Let’s Figure Out How To Live With Virus, Not Worry About Shutdown

To his credit, Gov. Andrew Cuomo has resisted the notion of additional, broad shutdowns of New York’s economy.

Local shutdowns as part of his micro-cluster approach are bad enough for regions struggling to pick up the pieces from the COVID-19 economic collapse. Hopefully, Cuomo doesn’t think of wide-scale statewide shutdowns as an option going forward even as New York last week saw its highest number of COVID-19 infections in one day since the earliest days of the pandemic.

For all of the debate back-and-forth about shutdowns, the October release of unemployment statistics should put an end to the idea that further shutdowns outweigh the the shutdown’s harm to the economy.

It would appear at first glance that the six-month decline in Chautauqua County’s unemployment rate from 15.7% in April to 6.2% in September is news that our economy is rebounding from the March-April shutdowns. That’s partially true, but a look at the county’s labor force over the same six months is truly sobering.

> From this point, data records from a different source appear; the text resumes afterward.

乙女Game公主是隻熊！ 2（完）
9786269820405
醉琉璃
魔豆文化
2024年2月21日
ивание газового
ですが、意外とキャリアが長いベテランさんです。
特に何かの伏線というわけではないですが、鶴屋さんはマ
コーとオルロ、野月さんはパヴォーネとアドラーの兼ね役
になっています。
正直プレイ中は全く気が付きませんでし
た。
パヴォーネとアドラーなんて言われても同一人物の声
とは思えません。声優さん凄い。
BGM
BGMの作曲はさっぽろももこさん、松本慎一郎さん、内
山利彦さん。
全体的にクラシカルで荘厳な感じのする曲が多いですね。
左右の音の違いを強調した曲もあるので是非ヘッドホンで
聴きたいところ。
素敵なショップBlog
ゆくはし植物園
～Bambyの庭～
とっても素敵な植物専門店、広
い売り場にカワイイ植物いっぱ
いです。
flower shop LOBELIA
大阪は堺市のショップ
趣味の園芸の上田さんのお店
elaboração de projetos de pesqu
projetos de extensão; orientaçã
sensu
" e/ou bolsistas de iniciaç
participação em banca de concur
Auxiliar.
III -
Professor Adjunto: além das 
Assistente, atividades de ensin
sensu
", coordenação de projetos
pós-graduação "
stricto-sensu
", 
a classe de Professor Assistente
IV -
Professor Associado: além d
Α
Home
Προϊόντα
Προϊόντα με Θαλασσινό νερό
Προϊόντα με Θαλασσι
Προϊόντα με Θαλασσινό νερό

The county’s labor force, which had reached an eight-month high of 55,500 workers in April, has dwindled to 51,900 as of September. Unemployment dropped in part because people went back to their jobs, but a bigger factor in the unemployment decrease is a steep drop in the county’s labor force. More than 3,500 people have simply given up trying to find work in our county.

Those people aren’t lazy. Their pandemic unemployment benefits aren’t too generous for them to go back to work. There isn’t a benefits cliff that is preventing them from pursuing full-time work. Those 3,600 people have dropped out of the labor force because the jobs for which they are qualified don’t exist in our county.

Even more sobering — Chautauqua County isn’t alone.

“On closer inspection, it’s even worse. Assuming the number holds up in re-estimates, New York’s September labor force decline of 362,889 residents was the largest monthly drop on record in the state — exceeding even the decline in April, when most New Yorkers couldn’t seek work,” E.J. McMahon of the Empire Center for New York State Policy wrote in a recent blog post. “Excluding the pandemic period, the September change in New York’s estimated labor force was by far the largest decline on record– easily exceeding dropoffs in job seekers during severe recessions and months affected by severe weather– dating back to the start of the current statewide statistical series in 1976.”

That’s a truly frightening statistic.

As we reported Friday, UPMC researchers have found a way to neutralize and treat COVID-19, and the UPMC research team isn’t alone in finding ways to fight the virus. Vaccines are nearly ready. Rather than worry about shutdowns, we need to find a way to live with this virus until the vaccines and treatments are available on a wide scale.

If we don’t, who knows what the labor force and jobs reports will show in another six months.